A handgun found during a police traffic stop in Minneapolis in May unraveled a five-year-old mystery in Washington County, where a Lake Elmo woman was shot four times as she headed home in her car after watching her daughter play softball.
Zachary R. Wiegand, 31, of Dresser, Wis., was charged Wednesday in Washington County with first-degree attempted murder, first-degree aggravated robbery and four other felony charges involving assault and car theft. More felony charges are expected soon in St. Croix County, Wis., relating to robbery of an armored vehicle and arson, said Washington County Sheriff Bill Hutton and Marty Jensen, the police chief in Hudson, Wis.

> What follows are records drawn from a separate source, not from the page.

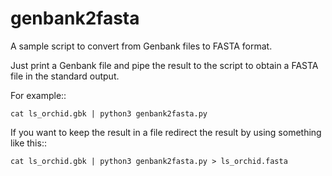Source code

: # genbank2fasta
A sample script to convert from Genbank files to FASTA format.

Just print a Genbank file and pipe the result to the script to obtain a FASTA file in the standard output.

For example::

    cat ls_orchid.gbk | python3 genbank2fasta.py

If you want to keep the result in a file redirect the result by using something like this::

    cat ls_orchid.gbk | python3 genbank2fasta.py > ls_orchid.fasta
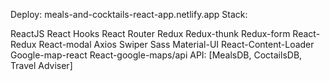 Deploy: meals-and-cocktails-react-app.netlify.app 
Stack:

ReactJS
React Hooks
React Router
Redux
Redux-thunk
Redux-form
React-Redux
React-modal
Axios
Swiper
Sass
Material-UI
React-Content-Loader
Google-map-react
React-google-maps/api
API: [MealsDB, CoctailsDB, Travel Adviser]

Wiegand was arrested Tuesday at the Wal-Mart where he worked in St. Croix Falls, Wis.
"He acted by himself" and a search of his house uncovered "a significant amount of evidence," Hutton said.

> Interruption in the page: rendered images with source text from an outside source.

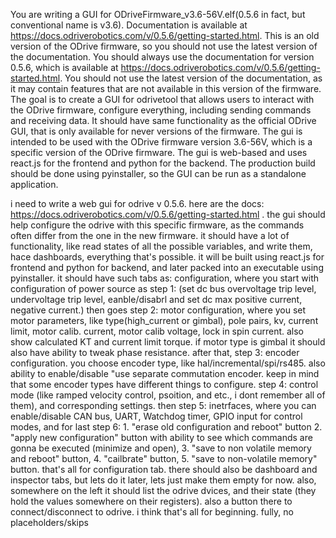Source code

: You are writing a GUI for ODriveFirmware_v3.6-56V.elf(0.5.6 in fact, but conventional name is v3.6). Documentation is available at https://docs.odriverobotics.com/v/0.5.6/getting-started.html.
This is an old version of the ODrive firmware, so you should not use the latest version of the documentation.
You should always use the documentation for version 0.5.6, which is available at https://docs.odriverobotics.com/v/0.5.6/getting-started.html.
You should not use the latest version of the documentation, as it may contain features that are not available in this version of the firmware.
The goal is to create a GUI for odrivetool that allows users to interact with the ODrive firmware, configure everything, including sending commands and receiving data.
It should have same functionality as the official ODrive GUI, that is only available for never versions of the firmware.
The gui is intended to be used with the ODrive firmware version 3.6-56V, which is a specific version of the ODrive firmware.
The gui is web-based and uses react.js for the frontend and python for the backend.
The production build should be done using pyinstaller, so the GUI can be run as a standalone application.

i need to write a web gui for odrive v 0.5.6. here are the docs: https://docs.odriverobotics.com/v/0.5.6/getting-started.html .
the gui should help configure the odrive with this specific firmware, as the commands often differ from the one in the new firmware.
it should have a lot of functionality, like read states of all the possible variables, and write them, hace dashboards, everything that's possible.
it will be built using react.js for frontend and python for backend, and later packed into an executable using pyinstaller.
it should have such tabs as: configuration, where you start with configuration of power source as 
step 1: (set dc bus overvoltage trip level, undervoltage trip level, eanble/disabrl and set dc max positive current, negative current.)
then goes step 2: motor configuration, where you set motor parameters, like type(high_current or gimbal), pole pairs, kv, current limit,
motor calib. current, motor calib voltage, lock in spin current. also show calculated KT and current limit torque.
if motor type is gimbal it should also have ability to tweak phase resistance. after that, step 3: encoder configuration.
you choose encoder type, like hal/incremental/spi/rs485. also ability to enable/disable "use separate commutation encoder.
keep in mind that some encoder types have different things to configure. step 4: control mode (like ramped velocity control, psoition, and etc., i dont remember all of them),
and corresponding settings. then step 5: inetrfaces, where you can enable/disable CAN bus, UART, Watchdog timer, GPIO input for control modes,
and for last step 6: 1. "erase old configuration and reboot" button 2. "apply new configuration" button with ability to see which commands are
gonna be executed (minimize and open), 3. "save to non volatile memory and reboot" button, 4. "cailbrate" button, 5. "save to non-volatile memory" button. that's all for configuration tab.
there should also be dashboard and inspector tabs, but lets do it later, lets just make them empty for now. also,
somewhere on the left it should list the odrive dvices, and their state (they hold the values somewhere on their registers).
also a button there to connect/disconnect to odrive. i think that's all for beginning. fully, no placeholders/skips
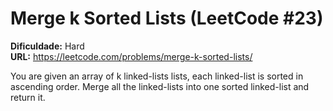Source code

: # Merge k Sorted Lists (LeetCode #23)

**Dificuldade:** Hard  
**URL:** https://leetcode.com/problems/merge-k-sorted-lists/

You are given an array of k linked-lists lists, each linked-list is sorted in ascending order. Merge all the linked-lists into one sorted linked-list and return it.
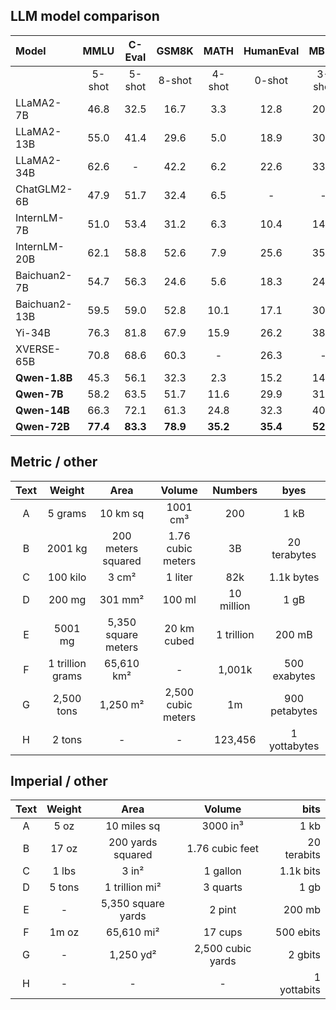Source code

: 
## LLM model comparison

| Model             |   MMLU   |  C-Eval  |  GSM8K   |   MATH   | HumanEval |   MBPP   |   BBH    |  CMMLU   |
|:------------------|:--------:|:--------:|:--------:|:--------:|:---------:|:--------:|:--------:|:--------:|
|                   |  5-shot  |  5-shot  |  8-shot  |  4-shot  |  0-shot   |  3-shot  |  3-shot  |  5-shot  |
| LLaMA2-7B         |   46.8   |   32.5   |   16.7   |   3.3    |   12.8    |   20.8   |   38.2   |   31.8   |
| LLaMA2-13B        |   55.0   |   41.4   |   29.6   |   5.0    |   18.9    |   30.3   |   45.6   |   38.4   |
| LLaMA2-34B        |   62.6   |    -     |   42.2   |   6.2    |   22.6    |   33.0   |   44.1   |    -     |
| ChatGLM2-6B       |   47.9   |   51.7   |   32.4   |   6.5    |     -     |    -     |   33.7   |    -     |
| InternLM-7B       |   51.0   |   53.4   |   31.2   |   6.3    |   10.4    |   14.0   |   37.0   |   51.8   |
| InternLM-20B      |   62.1   |   58.8   |   52.6   |   7.9    |   25.6    |   35.6   |   52.5   |   59.0   |
| Baichuan2-7B      |   54.7   |   56.3   |   24.6   |   5.6    |   18.3    |   24.2   |   41.6   |   57.1   |
| Baichuan2-13B     |   59.5   |   59.0   |   52.8   |   10.1   |   17.1    |   30.2   |   49.0   |   62.0   |
| Yi-34B      	  	  |   76.3   |   81.8   |   67.9   |   15.9   |   26.2    |   38.2   |   66.4   |   82.6   |
| XVERSE-65B      	 |   70.8   |   68.6   |   60.3   |    -     |   26.3    |    -     |    -     |    -     |
| **Qwen-1.8B**     |   45.3   |   56.1   |   32.3   |   2.3    |   15.2    |   14.2   |   22.3   |   52.1   |
| **Qwen-7B**       |   58.2   |   63.5   |   51.7   |   11.6   |   29.9    |   31.6   |   45.0   |   62.2   |
| **Qwen-14B**      |   66.3   |   72.1   |   61.3   |   24.8   |   32.3    |   40.8   |   53.4   |   71.0   |
| **Qwen-72B**      | **77.4** | **83.3** | **78.9** | **35.2** | **35.4**  | **52.2** | **67.7** | **83.6** |


## Metric / other 
| Text  |   Weight           |  Area                   |  Volume               | Numbers     | byes         |
|:-----:|:------------------:|:-----------------------:|:---------------------:|:-----------:|:------------:|
| A     |   5 grams          |   10 km sq              |   1001 cm³            | 200         | 1 kB         |
| B     |   2001 kg          |   200 meters squared    |   1.76 cubic meters   | 3B          | 20 terabytes |   
| C     |   100 kilo         |   3 cm²                 |   1 liter             | 82k         | 1.1k bytes   |
| D     |   200 mg           |   301 mm²               |   100 ml              | 10 million  | 1 gB         |
| E     |   5001 mg          |   5,350 square meters   |   20 km cubed         | 1 trillion  | 200 mB       | 
| F     |   1 trillion grams |   65,610 km²            |   -                   | 1,001k      | 500 exabytes |
| G     |   2,500 tons       |   1,250 m²              |   2,500 cubic meters  | 1m          | 900 petabytes|
| H     |   2 tons           |   -                     |   -                   | 123,456     | 1 yottabytes |


## Imperial / other
| Text  | Weight   |  Area                |  Volume               |  bits        |
|:-----:|:--------:|:--------------------:|:---------------------:|-------------:|
| A     |   5 oz   |   10 miles sq        |   3000 in³            |  1 kb        |
| B     |   17 oz  |   200 yards squared  |   1.76 cubic feet     |  20 terabits |   
| C     |   1 lbs  |   3 in²              |   1 gallon            |  1.1k bits   |
| D     |   5 tons |   1 trillion mi²     |   3 quarts            |  1 gb        |
| E     |   -      |   5,350 square yards |   2 pint              |  200 mb      | 
| F     |   1m oz  |   65,610 mi²         |   17 cups             |  500 ebits   |
| G     |   -      |   1,250 yd²          |   2,500 cubic yards   |  2 gbits     |
| H     |   -      |   -                  |   -                   |  1 yottabits |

Wiegand is suspected in a chain of crimes that began the night of May 28, 2003, when, according to the charging complaint, he tried to take Julie Bever's car at the rural intersection of Inwood Avenue N. and 15th Street in Lake Elmo. Wiegand tried to force her from the car and shot her four times when she tried to drive away, the complaint said.
Bever, then 42, was shot in the jaw, lower torso, left arm and left shoulder. Then, according to the complaint, Wiegand carjacked another vehicle at gunpoint after the woman driving it saw Bever's car swerve and stopped to help her, hearing Bever scream, "I've been shot, I've been shot, I'm bleeding, I'm bleeding."

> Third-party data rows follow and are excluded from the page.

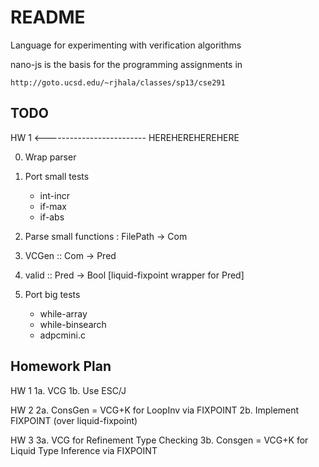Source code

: README
=======

Language for experimenting with verification algorithms

nano-js is the basis for the programming assignments in 

    http://goto.ucsd.edu/~rjhala/classes/sp13/cse291

TODO
----

HW 1            <------------------------- HEREHEREHEREHERE

0. Wrap parser

1. Port small tests 
    - int-incr
    - if-max
    - if-abs
    
2. Parse small functions : FilePath -> Com

3. VCGen :: Com -> Pred

4. valid :: Pred -> Bool [liquid-fixpoint wrapper for Pred]

5. Port big tests

    - while-array
    - while-binsearch
    - adpcmini.c

Homework Plan
-------------

HW 1
1a. VCG 
1b. Use ESC/J

HW 2
2a. ConsGen = VCG+K for LoopInv via FIXPOINT
2b. Implement FIXPOINT (over liquid-fixpoint)

HW 3
3a. VCG for Refinement Type Checking
3b. Consgen = VCG+K for Liquid Type Inference via FIXPOINT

On Wednesday the sheriff and the police chief, flanked by detectives from both departments, described how ballistics tests on the handgun found in May led to Wiegand's arrest. The Smith and Wesson 9-millimeter handgun matched casings found at the Lake Elmo shooting scene, they said. The gun, purchased new in 1989, had several owners and it wasn't in Wiegand's possession when it was found, they said. However, it was registered to him, Hutton said.
Wiegand bought the gun in March 2003, the complaint said.